* **SELECTED PASSAGE**:
-- BEGIN --

Penguins, seals, and whales… oh my!
As mysterious as space, the coldest living place imaginable, a continent of white emptiness. The Antarctic has been an endless fascination to people since way before the 19th century, but how do you even get there?
Greenpeace and our ship, the Arctic Sunrise is currently in the southernmost continent with the aim to create the largest protected area on Earth: an Antarctic Ocean Sanctuary. Over the next year we have the opportunity to form a safe haven for penguins, whales and seals, and put the waters off-limits to the industrial fishing vessels sucking up the tiny shrimp-like krill, on which Antarctic life relies.
Jenny Hyun is a Communications Officer from Greenpeace South Korea, who ventured to the Antarctic on a journey of a lifetime. She tells us what she’s seen, how cold it is, and what it’s like being surrounded by so many penguins.
The Antarctic is so incredibly far away. What was your journey like in getting there?
Getting to Punta Arenas, Chile the port to Antarctica, took me like 47 hours – from Seoul to Toronto, Toronto to Santiago, then Santiago to Punta Arenas. It was a relatively smooth trip compared to the journey from Punta Arenas to the Antarctic. While we were crossing The Drake Passage I experienced three days of constant seasickness, eating only three pieces of crackers and water! But once I finally got to Antarctic and saw the magical whale for the first time in my life, every part of the journey was worth it
How do you prepare for a trip like this? Is it the coldest you’ve ever experienced?
I asked many questions to experienced people, including the crew and ship-mates about the weather and life on board. Some of the advice I received was to be prepared for the seasickness, bring some food from home because you will miss it, and don’t forget to take gloves and a mask. All very helpful, and I thank everyone for all their caring advice and concerns!
The weather itself was not a big concern for me because in Seoul, where I live in, it was the coldest winter temperature recorded in decades, so it was like -15 degree celcius before I left. The Antarctic is now in summer and from my three-week experience it is definitely warmer than winters in Korea.
You must have seen and experienced some pretty beautiful scenery. Can you describe some of the memories that will forever remain with you?
I wish I could put up a picture here so that people can all see what I’m trying to describe. Once, we got to this island where there were hundreds of Gentoo penguins peacefully hanging around on round shiny pebbles and rocks. Towards the sea side, there were hundreds of pieces of ice, all in different shapes, floating and glittering with sunshine. The view almost made me think that I was on another planet. I don’t think I will ever forget that scenery.
Like the rest of the world, the Antarctic certainly isn’t immune to the impacts of climate change. In July last year, one of the largest icebergs ever recorded – the Larsen C ice shelf – broke away from Antarctica. What impacts of climate change have you seen?

-- END --

* **JOB A**: List every city Jenny Hyun's flights took her through on the way to the Antarctic, according to the interview.
* **JOB B**: In the Antarctic interview, what did Jenny Hyun eat while crossing the Drake Passage?
* **JOB C**: Resume the Antarctic interview after its last question about the impacts of climate change, writing on in the same voice.
The items aren't needed for this work.

* **SUPPLIED INFORMATION**:

-- BEGIN --

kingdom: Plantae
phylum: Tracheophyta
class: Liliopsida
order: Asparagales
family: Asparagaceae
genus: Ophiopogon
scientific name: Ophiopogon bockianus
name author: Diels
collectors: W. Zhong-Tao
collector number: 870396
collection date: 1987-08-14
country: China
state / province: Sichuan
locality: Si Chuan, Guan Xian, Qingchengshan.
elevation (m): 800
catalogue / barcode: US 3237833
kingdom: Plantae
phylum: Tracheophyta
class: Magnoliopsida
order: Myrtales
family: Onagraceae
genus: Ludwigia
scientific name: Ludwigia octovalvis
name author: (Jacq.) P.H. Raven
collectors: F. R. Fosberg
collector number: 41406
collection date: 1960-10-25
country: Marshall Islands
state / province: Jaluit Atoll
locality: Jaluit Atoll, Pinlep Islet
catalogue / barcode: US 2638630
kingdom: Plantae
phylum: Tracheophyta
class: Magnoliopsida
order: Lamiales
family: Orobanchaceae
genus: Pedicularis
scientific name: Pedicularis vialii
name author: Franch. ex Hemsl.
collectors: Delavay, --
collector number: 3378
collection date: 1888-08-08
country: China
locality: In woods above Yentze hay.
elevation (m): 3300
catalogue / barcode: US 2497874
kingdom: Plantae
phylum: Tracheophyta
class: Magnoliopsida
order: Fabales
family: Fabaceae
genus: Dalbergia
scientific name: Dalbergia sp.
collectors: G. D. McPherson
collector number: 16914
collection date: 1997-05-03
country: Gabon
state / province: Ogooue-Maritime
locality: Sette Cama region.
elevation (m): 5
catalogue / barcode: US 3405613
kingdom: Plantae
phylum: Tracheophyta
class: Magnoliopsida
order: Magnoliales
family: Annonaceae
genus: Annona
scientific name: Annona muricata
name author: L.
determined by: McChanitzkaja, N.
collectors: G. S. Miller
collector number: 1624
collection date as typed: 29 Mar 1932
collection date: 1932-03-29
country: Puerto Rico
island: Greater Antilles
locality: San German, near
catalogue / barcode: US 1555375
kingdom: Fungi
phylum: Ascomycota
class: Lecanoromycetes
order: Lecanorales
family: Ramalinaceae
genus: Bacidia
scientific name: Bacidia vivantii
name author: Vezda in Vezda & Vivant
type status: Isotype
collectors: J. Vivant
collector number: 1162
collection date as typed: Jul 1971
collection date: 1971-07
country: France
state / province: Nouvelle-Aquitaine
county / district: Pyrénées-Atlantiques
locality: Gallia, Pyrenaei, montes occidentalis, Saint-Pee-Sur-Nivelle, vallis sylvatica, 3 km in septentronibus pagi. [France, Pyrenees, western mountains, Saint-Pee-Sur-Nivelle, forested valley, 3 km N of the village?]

-- END --

* **EXPECTED OUTPUT A**: Seoul, Toronto, Santiago, Punta Arenas

* **EXPECTED OUTPUT B**: Only three pieces of crackers and water.

* **EXPECTED OUTPUT C**:
To be honest, being in the Antarctic in the middle of summer, it is hard to distinguish the cause of a melting iceberg – whether if it’s from the summer heat or effects of climate change. But you constantly see and hear the sign of melting ice everywhere for sure. We’ve already witnessed the break of Larsen A and B and scientists have found the cause from climate change.
Plus, climate change is not just about melting glaciers but it’s about sudden changes and destruction in ecosystems and species in the Antarctic as well. I have seen so many living things in the Antarctic such as moss that has specifically evolved over many years to adapt to the harsh environment. Growing climate change means the whole ecosystem could break down very fast especially in such a sensitive place like the Antarctic.
Can you describe what a typical day is like?
I get a wake-up call from crew then head straight to the mess room for breakfast. By 8am, we start cleaning the ship – alleyways, toilets, showers, laundry, and lounge. At 9am, there is a brief campaign meeting about what we are doing for the day including landings, filming, etc. For the rest of the day, my schedule is very dependent on the weather conditions so I usually work on my stuff and am on stand if I’m not lying down due to seasickness. Also, I very often go out to the deck just to admire the scenery, penguins or whales.
You must have seen more penguins than you could ever imagine! What’s it like seeing them up close in their natural habitat?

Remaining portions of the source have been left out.